Onychomycosis (nail) are rather more stubborn to respond to treatments, topical anti-fungal creams, foot washes and soaks are available also paints, powders and sprays but as the nail plate is difficult to penetrate success rates are dependent upon the right treatment regime and dedicated patient input in carrying out that regime.

Can they be painful?

Any skin infection can be painful if not treated as soon as it is noticed. Nail infections can be painful too if they are allowed to progress.


As always – prevention is better than cure.

Good routine foot hygiene is the place to start.

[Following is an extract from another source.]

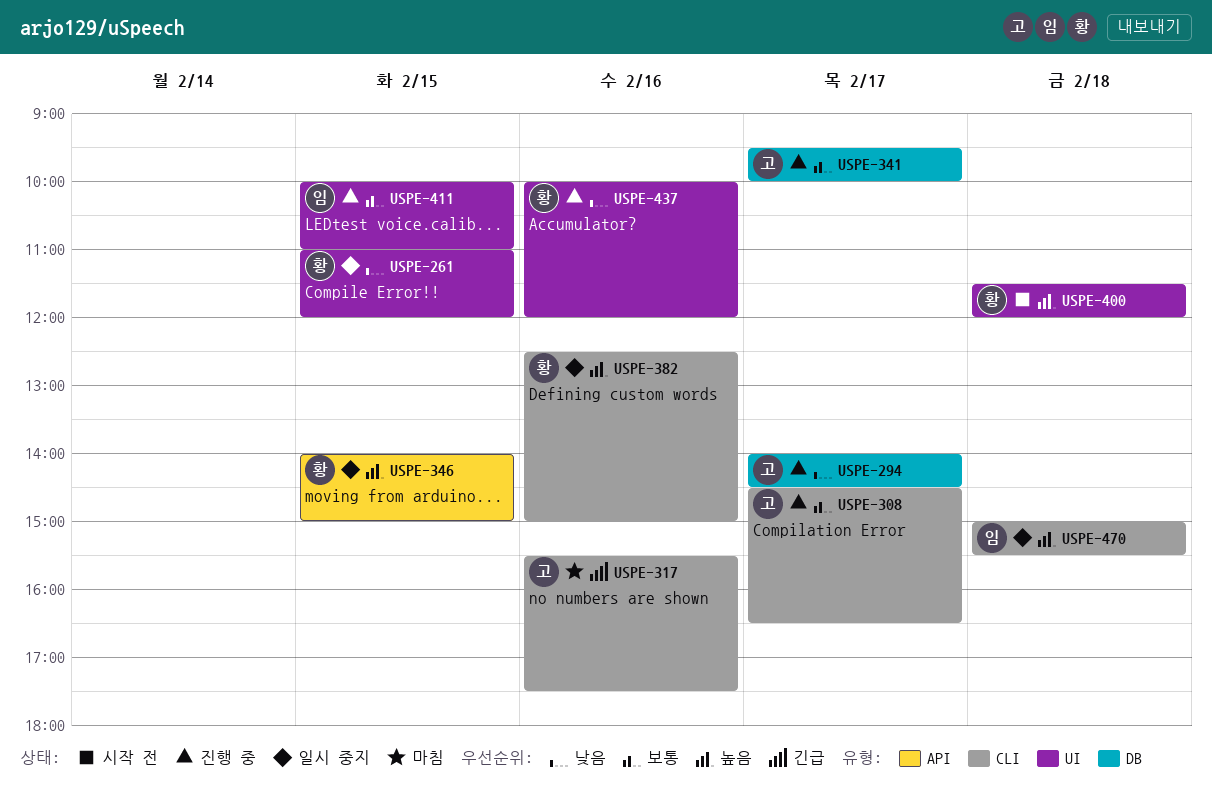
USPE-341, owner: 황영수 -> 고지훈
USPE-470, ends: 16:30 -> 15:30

  • Wash daily in warm soapy water.
  • Rinse well in clean water and dry especially between the toes.
  • Clean socks and hosiery every day that are not tight and allow you to ‘wiggle’ your toes to allow air to circulate.
  • Surgical spirit between the toes applied with a cotton bud and allowed to ‘air’ dry is a very good preventative
  • Wear breathable footwear made with natural materials
  • NEVER wear anyone else’s footwear.
  • Use your own towel.
  • Have your shoes disinfected by a Foot Care Professional as these can remain a source of re-infection
  • Wash all hosiery, socks, and bedding at 50 degrees or above.


There are a host of treatments on the market available for fungal infections of the skin and nail. Make sure you have the right treatment for you by consulting a Foot Care Professional for advice and guidance.